- [ANGEZEIGTER TEXT]:
• • • •
Windkraft: Warnung vor voreiligen Pachtverträgen mit Fremdprojektierern
Rats-Sondersitzung in Lennestadt „Bürgerwind im Kreis Olpe“
- Lennestadt, 30.08.2022
- Politik
- Von Hartmut Poggel
Lennestadt. Der Ukraine-Krieg führt es schmerzlich vor Augen: Deutschland ist in seiner Energieversorgung nach wie vor sehr von der politischen Weltlage abhängig. Die Bundesregierung will den Ausbau erneuerbarer, im Land produzierter Energie vorantreiben und stuft sie als „privilegiertes öffentliches Interesse“ ein. Wie ein Modell dieser Energieproduktion aussehen kann, wurde am Montag, 29. August, in einer Sondersitzung des Rates der Stadt Lennestadt zum Thema „Bürgerwind im Kreis Olpe“ vorgestellt.
Die Sitzung endete mit einem Appell an die Lennestädter Grundstückseigentümer: „Schließen Sie nicht voreilig Pachtverträge mit Fremdprojektierer zur Errichtung von Windkraftanlagen auf Ihren Grundstücken ab!“
Dem vorausgegangen war ein ausführlicher, informativer Vortrag über das oben genannte Thema. Referent war Heinrich Thier, Geschäftsführer der BBWind Projektberatungsgesellschaft aus Münster, einem Tochterunternehmen des Westfälisch-Lippischen Landwirtschaftsverbandes (WLV).
BBWind ist nach eigener Aussage der „größte Bürgerwindprojektierer in NRW“. Die GmbH sei ein „Akzeptanz- und Wertschöpfungsmodell für den ländlichen Raum“. Grundgedanke sei dabei, dass Grundstückseigentümer, Anwohner und Projektunterstützer „partnerschaftlich mit der jeweiligen Kommune“ Windparks betreiben unter dem Motto „Nicht verpachten, selber machen“.
Thier lobte in diesem Zusammenhang die Politik im Kreis Olpe: Die in der Gründungsphase stehende „Erneuerbare Energien Beteiligungs- und Entwicklungsgesellschaft im Kreis Olpe GmbH“ nannte er eine „super Sache“. „Im Kreis Olpe tut sich was, das ist echter Mehrwert.“ Gesellschafter des Wortungetüms sollen der Kreis und die sieben Kommunen werden. Diese Kreis-GmbH setzt auf einen Energie-Mix aus Wind, Sonne, Wasser und Geothemie, während sich BBWind ausschließlich auf Windkraft spezialisiert hat.
Zweck von BBWind ist laut Thier, „möglichst viele bäuerliche Bürgerwindparks zu initiieren“ und deren Betreibern beratend zur Seite zu stehen. Die GmbH soll lokalen Betreibern, laut Thier am besten in Genossenschaften organisiert („Wir wollen viele Anteilseigner mit wenig, anstatt weniger mit viel Geld“), vor Ort Starthilfe leisten. Außerdem soll sie „Grundstückseigentümern Risiken und Aufwand abnehmen“, mit dem Ziel „der Sicherstellung maximaler lokaler Wertschöpfung“.
• • • •
- [AUFTRAG 1]: Gib die Zeilen unten ab der Zeile mit „yellow triangle: moved 12“ bis einschließlich der Zeile mit „orange ellipse: rotated 74“ neu wieder, ersetze dabei „yellow triangle“ durch „green triangle“ und lass alles andere unverändert. Die Bilder gehören nicht in die Antwort.

- [ZU BEARBEITENDE ZEILEN]:
• • • •
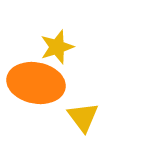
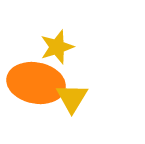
yellow triangle: moved 11 px left, 19 px up; rotated 8 degrees clockwise
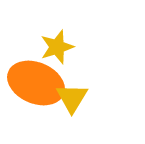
orange ellipse: rotated 12 degrees clockwise
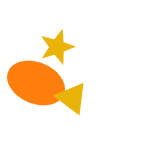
yellow triangle: rotated 24 degrees counterclockwise
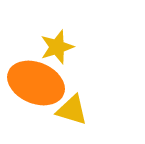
yellow triangle: moved 12 px down; rotated 20 degrees counterclockwise
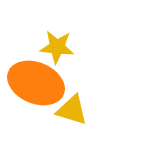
yellow star: rotated 24 degrees clockwise
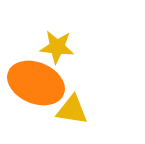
yellow triangle: rotated 8 degrees counterclockwise
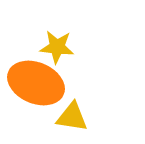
yellow triangle: moved 7 px down
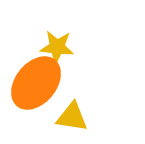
orange ellipse: rotated 74 degrees counterclockwise
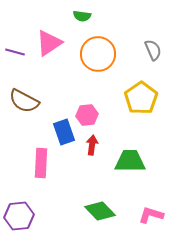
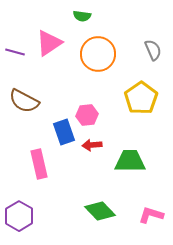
red arrow: rotated 102 degrees counterclockwise
pink rectangle: moved 2 px left, 1 px down; rotated 16 degrees counterclockwise
purple hexagon: rotated 24 degrees counterclockwise
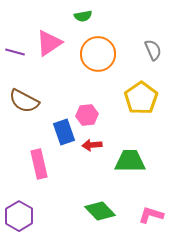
green semicircle: moved 1 px right; rotated 18 degrees counterclockwise
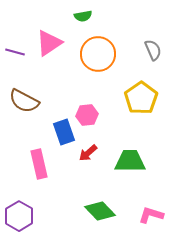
red arrow: moved 4 px left, 8 px down; rotated 36 degrees counterclockwise
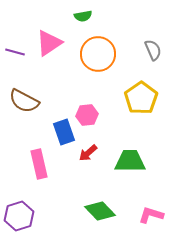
purple hexagon: rotated 12 degrees clockwise
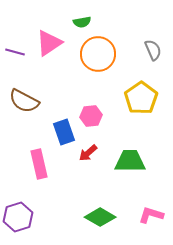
green semicircle: moved 1 px left, 6 px down
pink hexagon: moved 4 px right, 1 px down
green diamond: moved 6 px down; rotated 16 degrees counterclockwise
purple hexagon: moved 1 px left, 1 px down
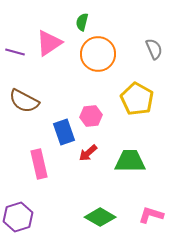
green semicircle: rotated 114 degrees clockwise
gray semicircle: moved 1 px right, 1 px up
yellow pentagon: moved 4 px left, 1 px down; rotated 8 degrees counterclockwise
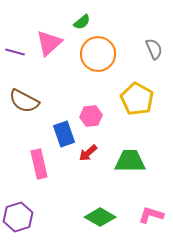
green semicircle: rotated 144 degrees counterclockwise
pink triangle: rotated 8 degrees counterclockwise
blue rectangle: moved 2 px down
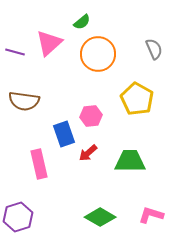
brown semicircle: rotated 20 degrees counterclockwise
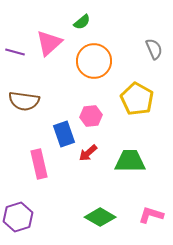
orange circle: moved 4 px left, 7 px down
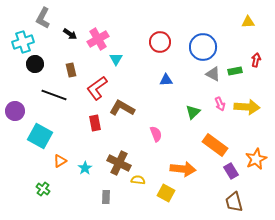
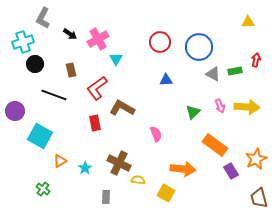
blue circle: moved 4 px left
pink arrow: moved 2 px down
brown trapezoid: moved 25 px right, 4 px up
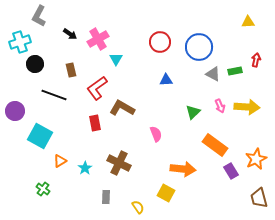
gray L-shape: moved 4 px left, 2 px up
cyan cross: moved 3 px left
yellow semicircle: moved 27 px down; rotated 48 degrees clockwise
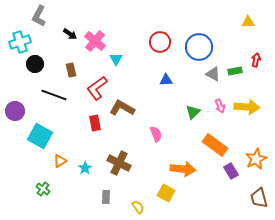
pink cross: moved 3 px left, 2 px down; rotated 20 degrees counterclockwise
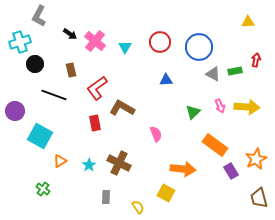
cyan triangle: moved 9 px right, 12 px up
cyan star: moved 4 px right, 3 px up
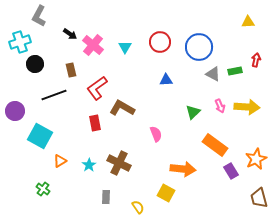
pink cross: moved 2 px left, 4 px down
black line: rotated 40 degrees counterclockwise
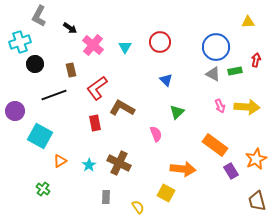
black arrow: moved 6 px up
blue circle: moved 17 px right
blue triangle: rotated 48 degrees clockwise
green triangle: moved 16 px left
brown trapezoid: moved 2 px left, 3 px down
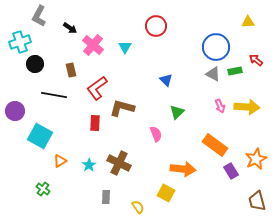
red circle: moved 4 px left, 16 px up
red arrow: rotated 64 degrees counterclockwise
black line: rotated 30 degrees clockwise
brown L-shape: rotated 15 degrees counterclockwise
red rectangle: rotated 14 degrees clockwise
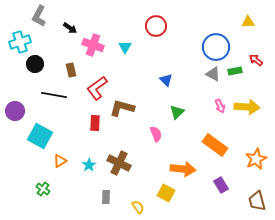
pink cross: rotated 20 degrees counterclockwise
purple rectangle: moved 10 px left, 14 px down
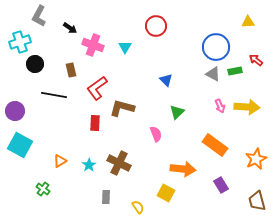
cyan square: moved 20 px left, 9 px down
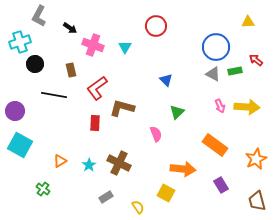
gray rectangle: rotated 56 degrees clockwise
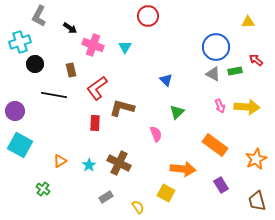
red circle: moved 8 px left, 10 px up
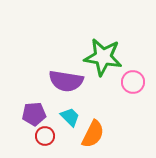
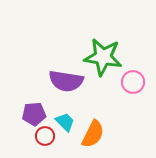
cyan trapezoid: moved 5 px left, 5 px down
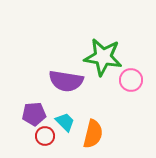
pink circle: moved 2 px left, 2 px up
orange semicircle: rotated 12 degrees counterclockwise
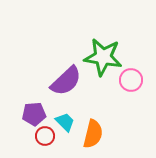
purple semicircle: rotated 52 degrees counterclockwise
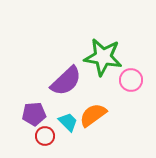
cyan trapezoid: moved 3 px right
orange semicircle: moved 19 px up; rotated 140 degrees counterclockwise
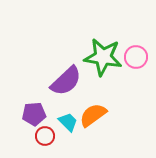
pink circle: moved 5 px right, 23 px up
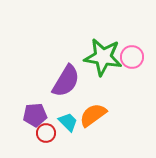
pink circle: moved 4 px left
purple semicircle: rotated 16 degrees counterclockwise
purple pentagon: moved 1 px right, 1 px down
red circle: moved 1 px right, 3 px up
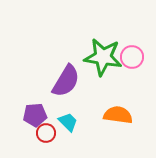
orange semicircle: moved 25 px right; rotated 44 degrees clockwise
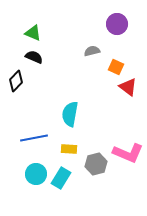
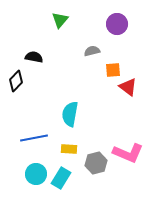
green triangle: moved 27 px right, 13 px up; rotated 48 degrees clockwise
black semicircle: rotated 12 degrees counterclockwise
orange square: moved 3 px left, 3 px down; rotated 28 degrees counterclockwise
gray hexagon: moved 1 px up
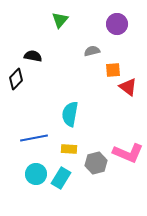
black semicircle: moved 1 px left, 1 px up
black diamond: moved 2 px up
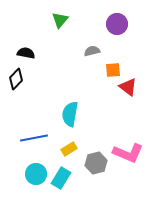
black semicircle: moved 7 px left, 3 px up
yellow rectangle: rotated 35 degrees counterclockwise
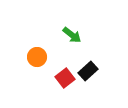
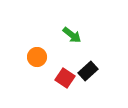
red square: rotated 18 degrees counterclockwise
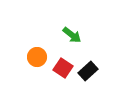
red square: moved 2 px left, 10 px up
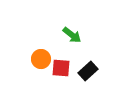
orange circle: moved 4 px right, 2 px down
red square: moved 2 px left; rotated 30 degrees counterclockwise
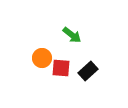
orange circle: moved 1 px right, 1 px up
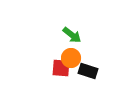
orange circle: moved 29 px right
black rectangle: rotated 60 degrees clockwise
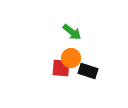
green arrow: moved 3 px up
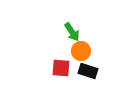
green arrow: rotated 18 degrees clockwise
orange circle: moved 10 px right, 7 px up
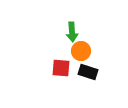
green arrow: rotated 30 degrees clockwise
black rectangle: moved 1 px down
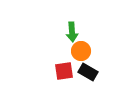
red square: moved 3 px right, 3 px down; rotated 12 degrees counterclockwise
black rectangle: rotated 12 degrees clockwise
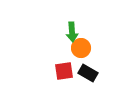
orange circle: moved 3 px up
black rectangle: moved 1 px down
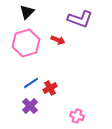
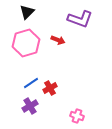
purple cross: rotated 14 degrees clockwise
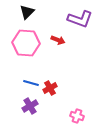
pink hexagon: rotated 20 degrees clockwise
blue line: rotated 49 degrees clockwise
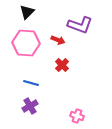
purple L-shape: moved 6 px down
red cross: moved 12 px right, 23 px up; rotated 16 degrees counterclockwise
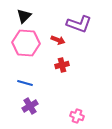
black triangle: moved 3 px left, 4 px down
purple L-shape: moved 1 px left, 1 px up
red cross: rotated 32 degrees clockwise
blue line: moved 6 px left
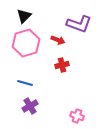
pink hexagon: rotated 20 degrees counterclockwise
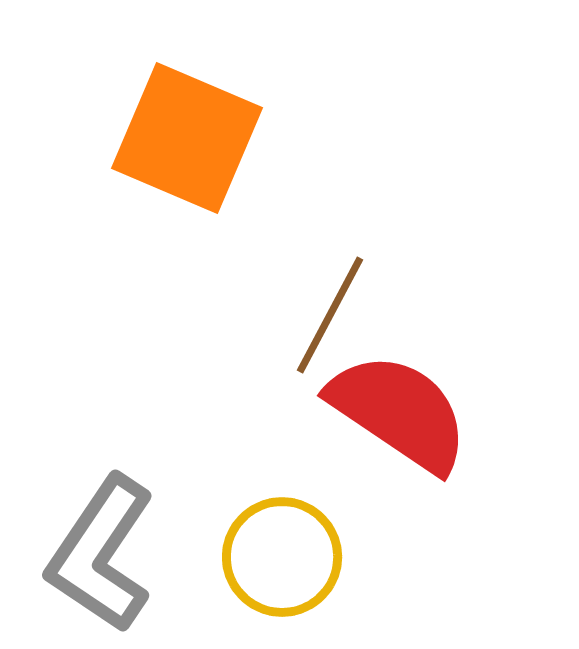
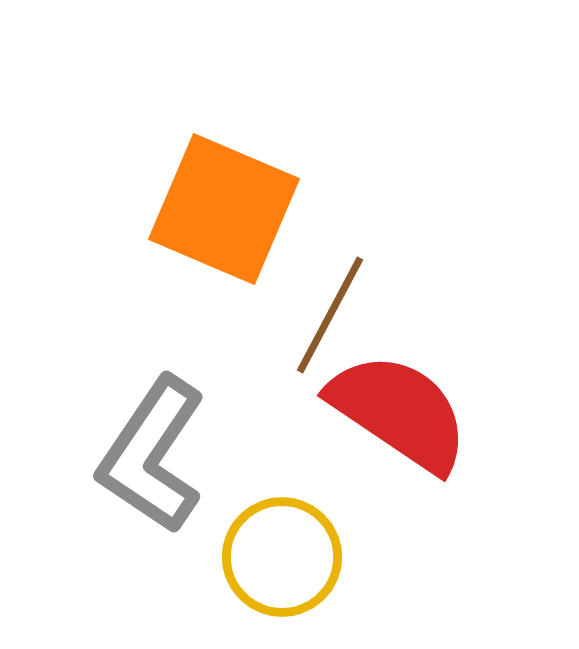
orange square: moved 37 px right, 71 px down
gray L-shape: moved 51 px right, 99 px up
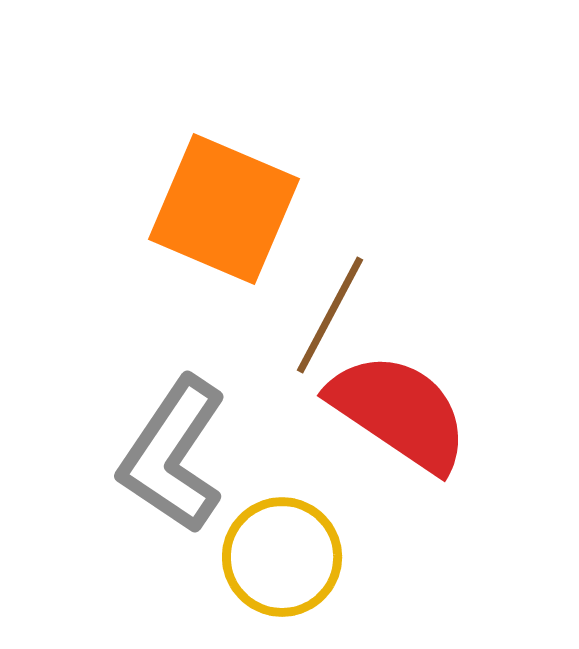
gray L-shape: moved 21 px right
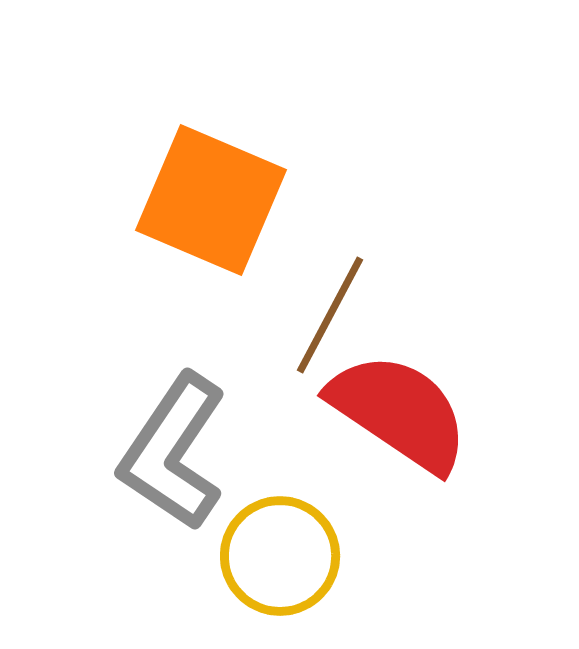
• • • •
- [AUFTRAG 2]:
Beantworte zum Text über die Lennestädter Sondersitzung zur Windkraft diese Fragen:
(a) An welchem Tag fand die Sondersitzung des Rates statt?
(b) Wer hielt den Vortrag, und welche Funktion hat er?
(c) Unter welchem Motto sollen die Windparks nach dem Grundgedanken von BBWind betrieben werden?

- [LÖSUNG 1]:
green triangle: moved 12 px down; rotated 20 degrees counterclockwise
yellow star: rotated 24 degrees clockwise
green triangle: rotated 8 degrees counterclockwise
green triangle: moved 7 px down
orange ellipse: rotated 74 degrees counterclockwise

- [LÖSUNG 2]:
(a) Am Montag, 29. August.
(b) Heinrich Thier, Geschäftsführer der BBWind Projektberatungsgesellschaft aus Münster.
(c) „Nicht verpachten, selber machen“.